Segment Open

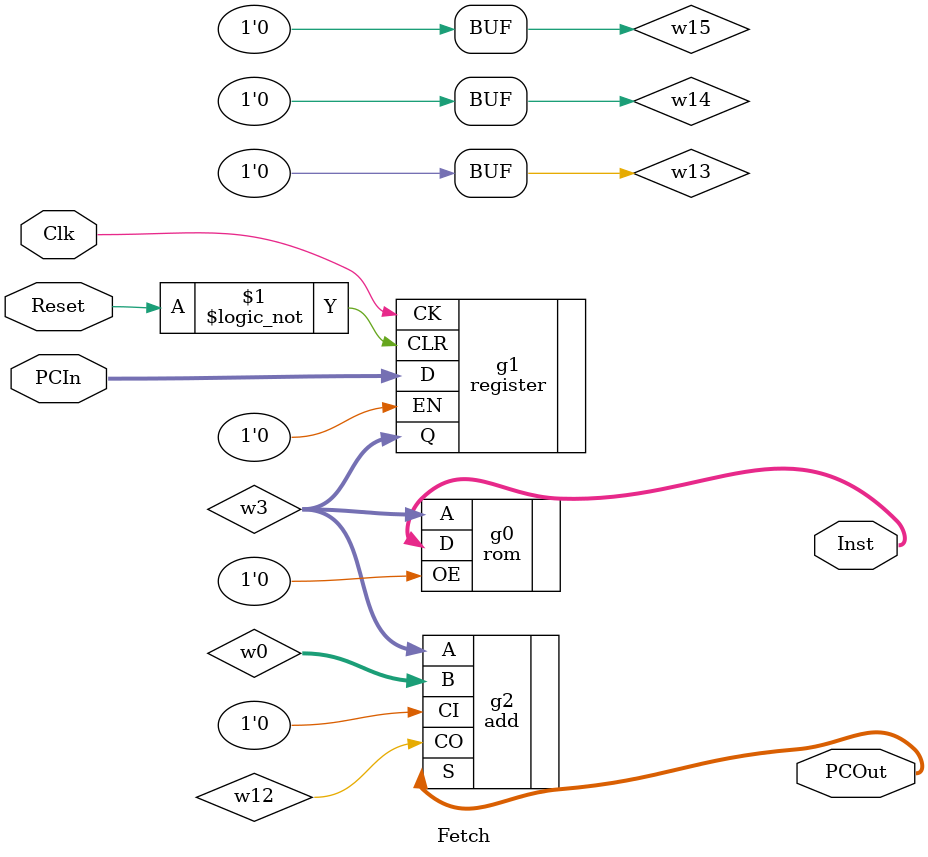
<source format=v>

module Fetch(Inst, Reset, Clk, PCIn, PCOut);
//: interface  /sz:(107, 96) /bd:[ Ti0>PCIn[31:0](76/107) Li0>Clk(65/96) Li1>Reset(22/96) To0<PCOut[31:0](28/107) Ro0<Inst[31:0](49/96) ]
supply0 w13;    //: /sn:0 {0}(348,222)(348,195){1}
output [31:0] PCOut;    //: /sn:0 /dp:1 {0}(429,76)(482,76){1}
input Clk;    //: /sn:0 {0}(188,208)(238,208)(238,185){1}
output [31:0] Inst;    //: /sn:0 {0}(427,168)(365,168){1}
input [31:0] PCIn;    //: /sn:0 {0}(148,147)(227,147){1}
input Reset;    //: /sn:0 {0}(182,91)(233,91)(233,109){1}
supply0 w14;    //: /sn:0 {0}(258,73)(258,99)(243,99)(243,109){1}
supply0 w15;    //: /sn:0 {0}(439,39)(414,39)(414,52){1}
wire [31:0] w0;    //: /sn:0 /dp:1 {0}(352,46)(352,60)(400,60){1}
wire [31:0] w3;    //: /sn:0 /dp:1 {0}(248,147)(301,147){1}
//: {2}(305,147)(326,147)(326,170)(330,170){3}
//: {4}(303,145)(303,92)(400,92){5}
wire w12;    //: /sn:0 {0}(414,100)(414,110){1}
//: enddecls

  //: output g8 (Inst) @(424,168) /sn:0 /w:[ 0 ]
  //: supply0 g4 (w14) @(258,67) /sn:0 /R:2 /w:[ 0 ]
  //: supply0 g3 (w13) @(348,228) /sn:0 /w:[ 0 ]
  add g2 (.A(w3), .B(w0), .S(PCOut), .CI(w15), .CO(w12));   //: @(416,76) /sn:0 /R:1 /w:[ 5 1 0 1 0 ]
  register g1 (.Q(w3), .D(PCIn), .EN(w14), .CLR(!Reset), .CK(Clk));   //: @(238,147) /sn:0 /R:1 /w:[ 0 1 1 1 1 ]
  //: input g10 (Reset) @(180,91) /sn:0 /w:[ 0 ]
  //: joint g6 (w3) @(303, 147) /w:[ 2 4 1 -1 ]
  //: input g9 (Clk) @(186,208) /sn:0 /w:[ 0 ]
  //: dip g7 (w0) @(352,36) /sn:0 /w:[ 0 ] /st:1
  //: input g12 (PCIn) @(146,147) /sn:0 /w:[ 0 ]
  //: supply0 g5 (w15) @(445,39) /sn:0 /R:1 /w:[ 0 ]
  //: output g11 (PCOut) @(479,76) /sn:0 /w:[ 1 ]
  rom g0 (.A(w3), .D(Inst), .OE(w13));   //: @(348,169) /sn:0 /w:[ 3 1 1 ]

endmodule

module main;    //: root_module
wire w13;    //: /sn:0 {0}(145,240)(220,240)(220,139)(230,139){1}
wire w0;    //: /sn:0 {0}(171,96)(230,96){1}
wire [31:0] w1;    //: /sn:0 {0}(440,109)(440,123)(339,123){1}
wire [31:0] PCIn;    //: /sn:0 {0}(307,73)(307,45)(259,45)(259,73){1}
//: enddecls

  clock g3 (.Z(w13));   //: @(132,240) /sn:0 /w:[ 0 ] /omega:2000 /phi:0 /duty:50
  led g1 (.I(w1));   //: @(440,102) /sn:0 /w:[ 0 ] /type:2
  Fetch g12 (.PCIn(PCIn), .Clk(w13), .Reset(w0), .PCOut(PCIn), .Inst(w1));   //: @(231, 74) /sz:(107, 96) /sn:0 /p:[ Ti0>0 Li0>1 Li1>1 To0<1 Ro0<1 ]
  //: switch g0 (w0) @(154,96) /sn:0 /w:[ 0 ] /st:0

endmodule

</source>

Segment Closed

## Exercise requirements
Write out each entry exactly, images excluded.

## Answer for the task
<source format=v>

module Fetch(Inst, Reset, Clk, PCIn, PCOut);
//: interface  /sz:(107, 96) /bd:[ Ti0>PCIn[31:0](76/107) Li0>Clk(65/96) Li1>Reset(22/96) To0<PCOut[31:0](28/107) Ro0<Inst[31:0](49/96) ]
supply0 w13;    //: /sn:0 {0}(348,222)(348,195){1}
output [31:0] PCOut;    //: /sn:0 /dp:1 {0}(429,76)(482,76){1}
input Clk;    //: /sn:0 {0}(188,208)(238,208)(238,185){1}
output [31:0] Inst;    //: /sn:0 {0}(427,168)(365,168){1}
input [31:0] PCIn;    //: /sn:0 {0}(148,147)(227,147){1}
input Reset;    //: /sn:0 {0}(182,91)(233,91)(233,109){1}
supply0 w14;    //: /sn:0 {0}(258,73)(258,99)(243,99)(243,109){1}
supply0 w15;    //: /sn:0 {0}(439,39)(414,39)(414,52){1}
wire [31:0] w0;    //: /sn:0 /dp:1 {0}(352,46)(352,60)(400,60){1}
wire [31:0] w3;    //: /sn:0 /dp:1 {0}(248,147)(301,147){1}
//: {2}(305,147)(326,147)(326,170)(330,170){3}
//: {4}(303,145)(303,92)(400,92){5}
wire w12;    //: /sn:0 {0}(414,100)(414,110){1}
//: enddecls

  //: output g8 (Inst) @(424,168) /sn:0 /w:[ 0 ]
  //: supply0 g4 (w14) @(258,67) /sn:0 /R:2 /w:[ 0 ]
  //: supply0 g3 (w13) @(348,228) /sn:0 /w:[ 0 ]
  add g2 (.A(w3), .B(w0), .S(PCOut), .CI(w15), .CO(w12));   //: @(416,76) /sn:0 /R:1 /w:[ 5 1 0 1 0 ]
  register g1 (.Q(w3), .D(PCIn), .EN(w14), .CLR(!Reset), .CK(Clk));   //: @(238,147) /sn:0 /R:1 /w:[ 0 1 1 1 1 ]
  //: input g10 (Reset) @(180,91) /sn:0 /w:[ 0 ]
  //: joint g6 (w3) @(303, 147) /w:[ 2 4 1 -1 ]
  //: input g9 (Clk) @(186,208) /sn:0 /w:[ 0 ]
  //: dip g7 (w0) @(352,36) /sn:0 /w:[ 0 ] /st:1
  //: input g12 (PCIn) @(146,147) /sn:0 /w:[ 0 ]
  //: supply0 g5 (w15) @(445,39) /sn:0 /R:1 /w:[ 0 ]
  //: output g11 (PCOut) @(479,76) /sn:0 /w:[ 1 ]
  rom g0 (.A(w3), .D(Inst), .OE(w13));   //: @(348,169) /sn:0 /w:[ 3 1 1 ]

endmodule

module main;    //: root_module
wire w13;    //: /sn:0 {0}(145,240)(220,240)(220,139)(230,139){1}
wire w0;    //: /sn:0 {0}(171,96)(230,96){1}
wire [31:0] w1;    //: /sn:0 {0}(440,109)(440,123)(339,123){1}
wire [31:0] PCIn;    //: /sn:0 {0}(307,73)(307,45)(259,45)(259,73){1}
//: enddecls

  clock g3 (.Z(w13));   //: @(132,240) /sn:0 /w:[ 0 ] /omega:2000 /phi:0 /duty:50
  led g1 (.I(w1));   //: @(440,102) /sn:0 /w:[ 0 ] /type:2
  Fetch g12 (.PCIn(PCIn), .Clk(w13), .Reset(w0), .PCOut(PCIn), .Inst(w1));   //: @(231, 74) /sz:(107, 96) /sn:0 /p:[ Ti0>0 Li0>1 Li1>1 To0<1 Ro0<1 ]
  //: switch g0 (w0) @(154,96) /sn:0 /w:[ 0 ] /st:0

endmodule

</source>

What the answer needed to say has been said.